У меня было ощущение, что я смотрю цирковое представление откуда-то из верхнего ряда, а доктор все говорил:

– Ваша сестра потеряла много крови, но самое страшное заключается в том, что она вообще ни на что не реагирует.

Ранее мне в таких ситуациях бывать не приходилось, хотя повидал я многое. До этого звонка жизнь не особо баловала меня подобными сюрпризами. В каждом художественном произведении обязательно присутствует такой момент, меняющий все кардинальным образом. Этакая точка преломления бытия. Наковальня, рухнувшая тебе на голову. Свойственные происходящему симптомы: тяжесть в анусе, покалывание между ребрами, привкус мочи во рту – присутствовали. Я был сражен.

А доктор продолжал и продолжал:

– В милицию позвонила соседка. Она слышала крики и звук ударов. Потом приехал наряд, они проникли в квартиру и обнаружили вашу сестру. Та лежала без сознания на полу в луже собственной крови, которая текла из ее головы. Говорят, там все было измазано кровью.

Я не верил своим ушам и почти кричал:

– Объясните мне, что случилось! На нее кто-то напал?! И почему она у вас в психушке? Я не понимаю!

– Видите ли, – отвечал доктор, и я надеюсь, Вероника Ивановна не подслушивала наш разговор. – Ваша сестра здесь, потому что установлено, что голову она разбила сама. Намеренно, об письменный стол.

– Я не понимаю, – повторял я, мотая головой. – Как это так? С чего бы ей самой разбивать голову об письменный стол? Да еще и намеренно.

В ответ доктор молчал. Ему было трудно говорить со мной. Ужасная работа – сообщать людям о том, что их родственники умерли или лишись рассудка. Это как удар худым стилетом под мышку: не смертельно, но очень болезненно.

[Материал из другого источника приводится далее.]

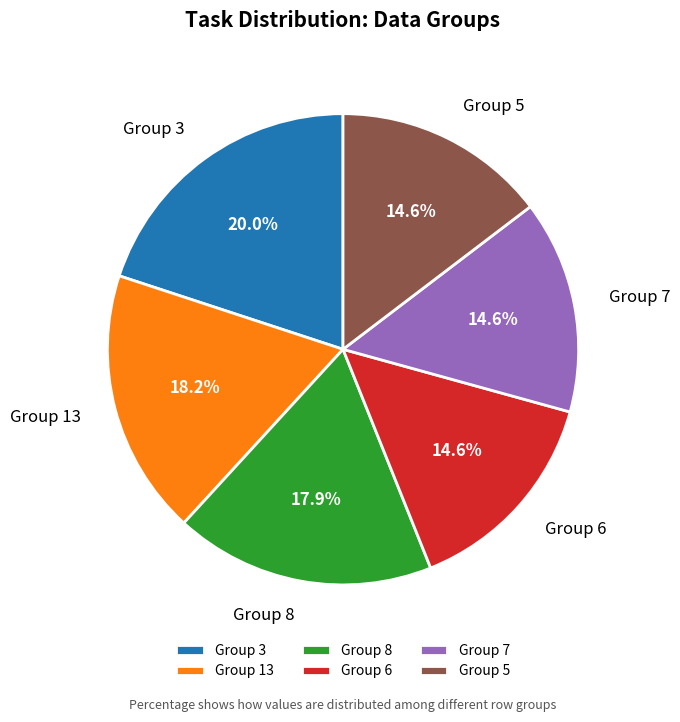

What is the largest slice in the pie chart?

Group 3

– В начале соседка слышала ужасные крики, затем несколько ударов, – говорил доктор. – Ваша сестра сошла с ума. Она разнесла голову о письменный стол и потом залила все вокруг собственной кровью. Думаю, вам лучше заехать к нам сегодня. Мы поговорим более детально.

На автомате я отвечал:

– Хорошо, – и прекратил разговор. В такие моменты, думаю, вокруг должно пахнуть серой.

Пообещав доктору приехать, я не выполнил обещания. Весь день я сидел в кресле, тупо уставившись в потолок. Зачем мне было ехать? Посмотреть на свою обезумевшую сестру или что? Еще раз послушать историю о том, как она разбивала головой долбаный письменный стол (бой, сразу обреченный на провал), и как соседка слышала звуки этих ударов?